**ACTION ITEM A**
Repeat the passage of the post about Inherent Vice starting with "John Carvill johncarvill" and going on through "evocative of GR.", keeping every word and mark unchanged.
**ACTION ITEM B**
State whether each statement agrees with the post about Inherent Vice, giving yes or no and quoting exactly the words of the post that settle it: (i) the post calls the snowball sentence in the opening of M&D very beautiful; (ii) the post holds that Inherent Vice has no echoes of Pynchon's other books; (iii) the creeping fig from Vineland appears on page 33 of Inherent Vice.

**TEXT**
IVIV (1) "She came along the alley and up the back steps ..."

John Carvill johncarvill at gmail.com
Tue Aug 18 16:54:49 CDT 2009


WELL SURE, THE SNOWBALLS FLYTING their arcs [oops CAPS Lock] opening
in M&D - a very, very beautiful sentence - was hugely evocative of GR.
And as you say, ATD begins with the flight of a sort of state of the
art piece of technology (ever notice, though, how many ATD reviews
claimed that book began in 'mid air'?).

Shasta does come up the stairs, as did Pirate ascend that spiral ladder.

ATD was chock full of resonances from Pynchon's other books, too many
to enumerate. IV may seem to have less of them, but they're there
alright. There are echoes of Vineland's opening in the 'light through
the window' phrasing of the opening of IV. As mentioned on the wiki:

Like Vineland, and httGravity's Rainbow, here a Pynchon book begins
with light coming through a window. Also like Vineland, the sentence
structure and rhythm is just slightly jarring - that '...in the street
light through the kitchen window...' seeming to echo Vineland: "Later
than usual one summer morning in 1984, Zoyd Wheeler drifted awake in
sunlight through a creeping fig that hung in the window, with a
squadron of blue jays stomping around on the roof." In both cases,
it's just a little odd that Pynchon doesn't refer to the light 'that
shone' through the window. And that creeping fig makes an appearance
on page 33 of Inherent Vice.

**DATASET EXTRACT**
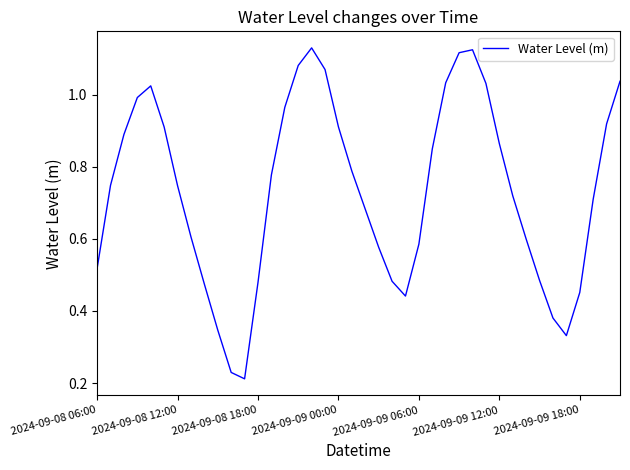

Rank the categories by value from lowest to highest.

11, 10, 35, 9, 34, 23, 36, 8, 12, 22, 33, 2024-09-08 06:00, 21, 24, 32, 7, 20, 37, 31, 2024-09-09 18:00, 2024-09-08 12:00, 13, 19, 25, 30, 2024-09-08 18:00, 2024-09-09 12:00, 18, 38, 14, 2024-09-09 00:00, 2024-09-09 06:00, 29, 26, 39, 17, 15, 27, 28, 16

**RESPONSE A**
John Carvill johncarvill at gmail.com
Tue Aug 18 16:54:49 CDT 2009


WELL SURE, THE SNOWBALLS FLYTING their arcs [oops CAPS Lock] opening
in M&D - a very, very beautiful sentence - was hugely evocative of GR.

**RESPONSE B**
(i) Yes: "a very, very beautiful sentence"
(ii) No: "IV may seem to have less of them, but they're there alright."
(iii) Yes: "that creeping fig makes an appearance on page 33 of Inherent Vice."